Media wordings were initially focused on the media risks as the cyber market was underdeveloped and there wasn’t the history of losses that there is now. The issue now, Marshall said, is that the cyber market has developed rapidly and exposed a key fact – that cyber and media risks behave very differently. Cyber risks are systemic in a way that media risks are not and they have the potential for significant frequency and severity due to the nature of large data breaches and ransomware payments.

A media risk can be managed well by the insured, she said, and often a loss will fall to the excess, at worse well within the primary layer. Meanwhile, a cyber risk continues to spread after the initial incident. You know what you’re playing with when a copyright claim comes in, for instance, and will only cost a certain amount of money. With a cyber loss, the payout can stretch into the millions especially with credit monitoring for impacted victims and forensic costs to see how the breach occurred.

 “They are very different risks,” she said. “Apart from the crossover with content… there’s no commonality to them. And cybersecurity isn’t always at the forefront of media companies’ minds, as they tend to focus on their core business. The threat landscape has changed with increased regulation in the form of GDPR in recent years, and increases in cyberattacks, particularly ransomware. Unfortunately, in some cases, for these media companies technology awareness isn’t always present, or perhaps the investment isn’t quite there where they need it. And I’ve seen that quite a lot recently.
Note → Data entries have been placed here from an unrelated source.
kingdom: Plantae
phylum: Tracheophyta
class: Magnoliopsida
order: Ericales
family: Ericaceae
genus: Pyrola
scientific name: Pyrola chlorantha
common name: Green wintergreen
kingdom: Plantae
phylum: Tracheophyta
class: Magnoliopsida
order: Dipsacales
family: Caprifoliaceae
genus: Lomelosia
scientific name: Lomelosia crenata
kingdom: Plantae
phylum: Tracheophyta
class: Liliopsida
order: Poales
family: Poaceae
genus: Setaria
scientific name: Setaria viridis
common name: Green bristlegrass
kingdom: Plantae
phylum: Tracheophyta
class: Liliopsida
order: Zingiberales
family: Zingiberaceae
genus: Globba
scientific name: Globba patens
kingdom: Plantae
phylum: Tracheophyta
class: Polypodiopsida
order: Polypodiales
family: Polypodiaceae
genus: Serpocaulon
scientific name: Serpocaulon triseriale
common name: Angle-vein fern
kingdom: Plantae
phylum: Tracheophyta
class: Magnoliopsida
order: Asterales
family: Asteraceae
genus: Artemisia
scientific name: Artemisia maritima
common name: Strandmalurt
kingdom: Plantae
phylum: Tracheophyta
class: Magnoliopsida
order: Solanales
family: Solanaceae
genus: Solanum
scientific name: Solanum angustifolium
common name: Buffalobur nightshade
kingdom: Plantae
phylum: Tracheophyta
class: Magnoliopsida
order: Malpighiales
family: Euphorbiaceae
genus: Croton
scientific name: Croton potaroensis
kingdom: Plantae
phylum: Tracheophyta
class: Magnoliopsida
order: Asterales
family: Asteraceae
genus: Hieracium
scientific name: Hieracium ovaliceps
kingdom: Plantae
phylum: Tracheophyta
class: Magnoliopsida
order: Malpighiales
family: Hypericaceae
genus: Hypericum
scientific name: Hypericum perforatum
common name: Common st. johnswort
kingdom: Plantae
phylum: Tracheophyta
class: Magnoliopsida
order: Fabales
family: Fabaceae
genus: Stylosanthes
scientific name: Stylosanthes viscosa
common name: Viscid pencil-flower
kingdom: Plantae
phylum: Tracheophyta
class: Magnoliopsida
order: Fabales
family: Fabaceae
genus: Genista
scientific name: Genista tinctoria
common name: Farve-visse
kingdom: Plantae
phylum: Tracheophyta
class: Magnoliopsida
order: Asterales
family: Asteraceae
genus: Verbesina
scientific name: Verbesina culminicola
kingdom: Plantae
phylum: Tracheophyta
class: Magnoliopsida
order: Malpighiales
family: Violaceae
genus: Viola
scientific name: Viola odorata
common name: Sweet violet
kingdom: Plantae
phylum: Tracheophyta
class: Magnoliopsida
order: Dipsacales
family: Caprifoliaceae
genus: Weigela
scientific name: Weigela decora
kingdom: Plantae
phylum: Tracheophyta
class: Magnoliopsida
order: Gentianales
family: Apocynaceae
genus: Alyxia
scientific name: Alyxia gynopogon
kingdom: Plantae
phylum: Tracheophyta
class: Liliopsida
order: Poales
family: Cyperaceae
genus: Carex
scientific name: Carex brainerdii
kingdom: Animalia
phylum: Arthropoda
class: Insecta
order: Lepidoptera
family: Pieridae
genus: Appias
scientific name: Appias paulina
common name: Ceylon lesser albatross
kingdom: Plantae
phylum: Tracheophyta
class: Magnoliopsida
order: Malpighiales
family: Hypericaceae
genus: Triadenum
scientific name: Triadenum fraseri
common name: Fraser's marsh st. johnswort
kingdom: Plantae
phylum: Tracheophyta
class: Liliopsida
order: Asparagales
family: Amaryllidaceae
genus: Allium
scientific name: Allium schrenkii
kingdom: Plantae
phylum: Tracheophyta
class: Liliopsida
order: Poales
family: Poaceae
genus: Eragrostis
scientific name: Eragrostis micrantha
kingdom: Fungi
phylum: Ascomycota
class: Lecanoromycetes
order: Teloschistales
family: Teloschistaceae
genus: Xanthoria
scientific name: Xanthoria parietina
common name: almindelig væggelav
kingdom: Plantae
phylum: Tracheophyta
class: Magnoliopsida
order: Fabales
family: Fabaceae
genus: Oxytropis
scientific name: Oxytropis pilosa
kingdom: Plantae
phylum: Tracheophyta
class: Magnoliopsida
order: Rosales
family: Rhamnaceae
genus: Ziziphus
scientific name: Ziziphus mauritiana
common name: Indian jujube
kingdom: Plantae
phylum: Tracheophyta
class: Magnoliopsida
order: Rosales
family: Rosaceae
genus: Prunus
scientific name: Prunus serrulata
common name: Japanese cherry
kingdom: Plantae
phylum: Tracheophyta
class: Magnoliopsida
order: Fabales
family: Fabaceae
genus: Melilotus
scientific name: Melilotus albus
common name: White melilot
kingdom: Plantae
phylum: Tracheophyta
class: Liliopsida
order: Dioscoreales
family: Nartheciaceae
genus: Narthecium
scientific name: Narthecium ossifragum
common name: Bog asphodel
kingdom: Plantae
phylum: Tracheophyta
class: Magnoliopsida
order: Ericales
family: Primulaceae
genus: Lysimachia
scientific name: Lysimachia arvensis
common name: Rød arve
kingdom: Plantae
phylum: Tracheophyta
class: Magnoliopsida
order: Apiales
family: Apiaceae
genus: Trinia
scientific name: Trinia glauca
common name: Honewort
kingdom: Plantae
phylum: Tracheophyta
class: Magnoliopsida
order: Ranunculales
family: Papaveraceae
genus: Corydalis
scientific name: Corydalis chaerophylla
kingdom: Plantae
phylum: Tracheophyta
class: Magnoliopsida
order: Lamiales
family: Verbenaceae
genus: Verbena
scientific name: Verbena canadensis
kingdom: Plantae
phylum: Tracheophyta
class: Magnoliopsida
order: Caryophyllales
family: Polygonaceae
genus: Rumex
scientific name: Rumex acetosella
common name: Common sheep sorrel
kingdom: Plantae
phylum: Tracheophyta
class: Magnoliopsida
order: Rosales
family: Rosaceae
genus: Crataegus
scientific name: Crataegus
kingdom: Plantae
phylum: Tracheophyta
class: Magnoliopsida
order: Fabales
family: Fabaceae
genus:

“It seems like some of the media companies are behind, possibly where they’ve made acquisitions and they haven’t pulled everything together in the right way. They’ve got all this data but I don’t think they’re always aware of how much risk there is with that data. By combining the two risks together under a media policy, what should be in place for what is actually ‘the core risk’ is now largely dictated to by the cyber risk because business has become data-heavy.”

Therefore, under virtually all policies, Marshall said, where there is a sharing of the limit for both risks, if a cyber loss occurs, the media part of the risk is generally left exposed. Media policies are being stretched by the nature of cyber losses as, if a policy is exhausted from a cyber loss, there isn’t anything left to provide coverage for the core business activities.

Marshall highlighted how critical it is that businesses understand the difference between these risks and the need for them to be broached separately. You have to have a separate media policy for your core business, which is where you earn your revenue, and another policy that adequately caters for the cyber risk resulting from business activities. It’s up to brokers now to share that message with insureds.

The cyber market has grown significantly in recent years, she said. Cyber insurance is now a much larger market than the media insurance market – as a comparison, only a handful of markets write media, while over 50 markets write cyber. With cyber seen as the next big thing, a lot of brokers have become well-versed in policy coverage and understanding their clients’ risks and exposures - but when it comes to media, they’re unlikely to be experts on areas such as IP or defamation.

“We could not have foreseen the risk insureds are now facing from a cyber perspective,” she said. “There is no doubt that ransomware attacks will continue to be frequent and, with that in mind, insureds need to be made aware of the risk of having a combined policy. We live in an era where the cyber threat landscape is visibly changing. There should be no potential to compromise coverage for media losses arising from the core business of a media company.”